Because both plans are considered multiple employer welfare arrangements under ERISA, key provisions of the Public Health Service Act, HIPAA, the Newborns’ Act, Mental Health Parity Act, Women’s Health and Cancer Rights Act, and Genetic Information Nondiscrimination Act all apply.

These federal laws, along with express language in the bill, ensure that coverage cannot be denied for preexisting conditions with plans featuring the following protections:

  • Preventive health services are covered without cost-sharing
  • Maximum out-of-pocket expenses for covered benefits are capped
  • Nondiscrimination rules for eligibility
  • Parity in annual and dollar limits
  • Mental health benefits with medical and surgical benefits
  • Dependent coverage for adult children up to age 26

Essential Health Benefits

The bill also ensures that self-funded arrangements are subject to the ACA’s Essential Health Benefits and all state health benefit mandates essentially ensuring that the plan benefits are on par with what is offered in the fully insured small group market today.

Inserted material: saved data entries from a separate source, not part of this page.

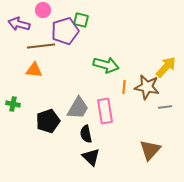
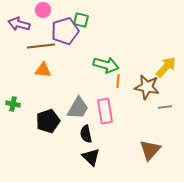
orange triangle: moved 9 px right
orange line: moved 6 px left, 6 px up
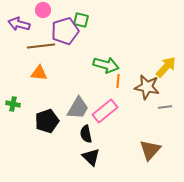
orange triangle: moved 4 px left, 3 px down
pink rectangle: rotated 60 degrees clockwise
black pentagon: moved 1 px left
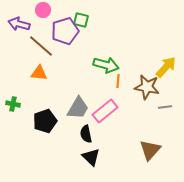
brown line: rotated 48 degrees clockwise
black pentagon: moved 2 px left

“There has been a bipartisan group working on this and making sure that we put the values important to us in Connecticut of ACA standards, including pre-existing condition protections, into this bill,” Wood said during the committee’s March 14 meeting.

“There has been a bipartisan group working on this and making sure that we put the values important to us in Connecticut of ACA standards into this bill.”

Insurance Committee co-chair Kerry Wood

The self-funded plans will also be subject to extensive oversight by state insurance regulators and the federal Department of Labor.

For example, CID has full discretion under the bill to issue regulations that set capital, solvency, reserve, transparency, and audit requirements.

Plans also must purchase stop-loss insurance to protect against catastrophic claims and be subject to Title 1 of ERISA. Annual financial statements must also be filed with the federal labor department.

Other States

HB 6710 closely mirrors legislation that passed with bipartisan support in Virginia last year.

Under that bill, the legislature authorized the Virginia Chamber of Commerce to offer a self-funded health benefit arrangement subject to extensive oversight by the state’s insurance regulators.

The Virginia chamber is working with its third party administrator, to begin enrolling small employers.

Other states like Ohio, Missouri, Maine, Georgia, and Washington also allow similar arrangements.